_DIRECTIONS_
a) Answer these questions from the letter on subspecialization in emergency medicine:
(i) In which issue of CJEM did Sinclair's Commentary appear?
(ii) Which two fields does the letter name as former subspecialties of internal medicine and surgery?
(iii) According to the letter, who created emergency medicine as a specialty?
b) Carry on the letter on subspecialization in emergency medicine from the point where it stops.

The role of subspecialization in emergency medicine: a rebuttal
Letters
CJEM 2006;8(2):76-77
To the Editor: In the September 2005 issue of CJEM, a Commentary by Sinclair on the role of subspecialization in emergency medicine (EM) outlines the historical development of our specialty and champions the maintenance of our generalist skills.1 We take exception, however, to the bold headline that subspecialization in EM is the "wrong direction" and to the conclusion that subspecialists "will play a limited role in the future of [emergency medicine]." These statements are misleading, their message inappropriate, and their foundations logically flawed.
Sinclair's primary concern seems to be that the proud generalist tradition of EM might suffer the same fate as internal medicine and general surgery. However, specialization and subsequent subspecialization of labour is a fundamental force behind human progress since time immemorial. Indeed, today's subspecialty may be tomorrow's specialty. Cardiology and orthopedics were once subspecialties of internal medicine and surgery, and their gestation decried by the generalists. EM itself is a specialty created by generalists with a passion for working in the emergency department. For many of the reasons Sinclair concedes, physicians concentrating their practice and intellectual inquiry to a specific field of interest is both inevitable and important to advancing knowledge, educating new physicians, advocating for improvement and ultimately better patient care and outcomes.

_Entries taken from a collection_
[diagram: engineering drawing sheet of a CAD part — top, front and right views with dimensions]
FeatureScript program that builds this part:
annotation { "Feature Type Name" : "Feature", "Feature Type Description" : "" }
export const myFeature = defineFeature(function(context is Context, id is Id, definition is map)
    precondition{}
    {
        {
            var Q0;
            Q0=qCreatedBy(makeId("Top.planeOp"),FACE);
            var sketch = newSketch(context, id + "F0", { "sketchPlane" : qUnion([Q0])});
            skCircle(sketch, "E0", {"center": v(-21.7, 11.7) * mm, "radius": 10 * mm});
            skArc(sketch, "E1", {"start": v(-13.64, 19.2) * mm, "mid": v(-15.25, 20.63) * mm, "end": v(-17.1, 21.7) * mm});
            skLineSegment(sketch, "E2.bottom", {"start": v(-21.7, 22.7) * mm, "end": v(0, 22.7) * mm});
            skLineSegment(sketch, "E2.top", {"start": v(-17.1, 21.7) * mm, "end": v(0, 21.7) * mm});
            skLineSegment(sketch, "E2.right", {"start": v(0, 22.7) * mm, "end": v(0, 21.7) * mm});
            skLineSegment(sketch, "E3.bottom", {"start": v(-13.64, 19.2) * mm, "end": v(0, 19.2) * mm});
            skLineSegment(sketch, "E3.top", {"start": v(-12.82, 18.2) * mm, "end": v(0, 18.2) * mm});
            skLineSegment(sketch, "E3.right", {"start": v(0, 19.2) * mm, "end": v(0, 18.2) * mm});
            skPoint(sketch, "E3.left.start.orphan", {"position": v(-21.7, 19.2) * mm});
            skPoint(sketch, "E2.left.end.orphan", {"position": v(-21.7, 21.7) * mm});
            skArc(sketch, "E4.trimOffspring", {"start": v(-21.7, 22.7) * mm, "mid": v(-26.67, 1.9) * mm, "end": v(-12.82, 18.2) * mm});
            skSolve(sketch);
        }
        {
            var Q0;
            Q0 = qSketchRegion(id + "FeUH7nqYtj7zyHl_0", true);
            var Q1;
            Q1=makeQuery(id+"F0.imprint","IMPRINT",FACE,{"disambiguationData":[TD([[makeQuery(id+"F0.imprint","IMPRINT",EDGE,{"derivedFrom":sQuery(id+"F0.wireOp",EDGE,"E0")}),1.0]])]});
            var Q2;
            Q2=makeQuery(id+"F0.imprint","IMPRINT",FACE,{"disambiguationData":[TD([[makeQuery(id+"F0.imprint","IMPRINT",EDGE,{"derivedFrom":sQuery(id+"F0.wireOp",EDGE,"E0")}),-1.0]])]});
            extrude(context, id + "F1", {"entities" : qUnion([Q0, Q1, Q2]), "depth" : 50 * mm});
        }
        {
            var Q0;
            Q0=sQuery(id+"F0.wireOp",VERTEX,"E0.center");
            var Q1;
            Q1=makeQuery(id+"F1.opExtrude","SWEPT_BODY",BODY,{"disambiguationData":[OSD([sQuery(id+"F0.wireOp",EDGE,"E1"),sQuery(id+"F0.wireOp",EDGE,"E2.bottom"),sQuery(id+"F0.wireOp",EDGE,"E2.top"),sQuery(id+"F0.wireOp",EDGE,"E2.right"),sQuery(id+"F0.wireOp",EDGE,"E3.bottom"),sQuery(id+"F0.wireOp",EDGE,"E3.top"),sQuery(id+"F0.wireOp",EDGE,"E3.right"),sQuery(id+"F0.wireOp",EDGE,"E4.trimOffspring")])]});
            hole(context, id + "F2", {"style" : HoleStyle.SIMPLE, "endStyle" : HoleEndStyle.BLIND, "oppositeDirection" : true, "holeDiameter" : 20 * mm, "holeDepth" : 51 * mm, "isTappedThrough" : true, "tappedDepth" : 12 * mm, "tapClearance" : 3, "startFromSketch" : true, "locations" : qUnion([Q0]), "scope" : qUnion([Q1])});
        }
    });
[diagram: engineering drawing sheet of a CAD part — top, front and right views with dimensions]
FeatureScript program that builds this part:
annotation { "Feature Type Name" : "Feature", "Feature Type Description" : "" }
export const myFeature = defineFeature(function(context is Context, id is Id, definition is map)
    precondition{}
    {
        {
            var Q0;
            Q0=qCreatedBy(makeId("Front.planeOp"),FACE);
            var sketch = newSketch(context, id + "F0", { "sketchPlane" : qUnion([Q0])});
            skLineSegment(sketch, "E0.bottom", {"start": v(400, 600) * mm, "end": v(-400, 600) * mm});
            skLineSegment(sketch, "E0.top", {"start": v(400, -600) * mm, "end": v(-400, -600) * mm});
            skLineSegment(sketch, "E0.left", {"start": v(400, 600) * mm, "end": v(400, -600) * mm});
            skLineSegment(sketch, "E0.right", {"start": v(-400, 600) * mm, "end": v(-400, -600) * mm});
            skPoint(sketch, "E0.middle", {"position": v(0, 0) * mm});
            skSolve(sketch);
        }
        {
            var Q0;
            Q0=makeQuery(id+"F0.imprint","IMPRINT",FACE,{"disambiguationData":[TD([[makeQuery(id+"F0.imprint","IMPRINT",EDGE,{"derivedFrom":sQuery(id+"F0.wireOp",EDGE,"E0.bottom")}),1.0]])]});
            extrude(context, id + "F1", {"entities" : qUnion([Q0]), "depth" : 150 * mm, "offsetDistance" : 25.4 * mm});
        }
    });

_TASK-BY-TASK RESULTS_
a)
(i) The September 2005 issue.
(ii) Cardiology and orthopedics.
(iii) Generalists with a passion for working in the emergency department.

b)
EM, with its flexible scheduling, unpredictable case mix, and mobile workforce, is a particularly attractive core specialty for individuals seeking new challenges, including subspecialization. Two relevant examples are the pages of this Journal and the speakers' list for the 2006 International Conference in Emergency Medicine in Halifax, which both demonstrate the recent contributions of EM specialists with additional expertise in a range of fields. These domains include administration, medical education, public health and forensics, in addition to those listed in Sinclair's Commentary. We doubt that Sinclair feels such talented individuals and their trainees "will play a limited role" in our future.
Subspecialists have much to offer. They are a resource, sharing their knowledge and contributing to ongoing discovery. Many act as consultants to colleagues from other specialties, reversing the usual roles and reminding them that emergency physicians really are good at everything, even if they are unwilling to do the specialists' work for them.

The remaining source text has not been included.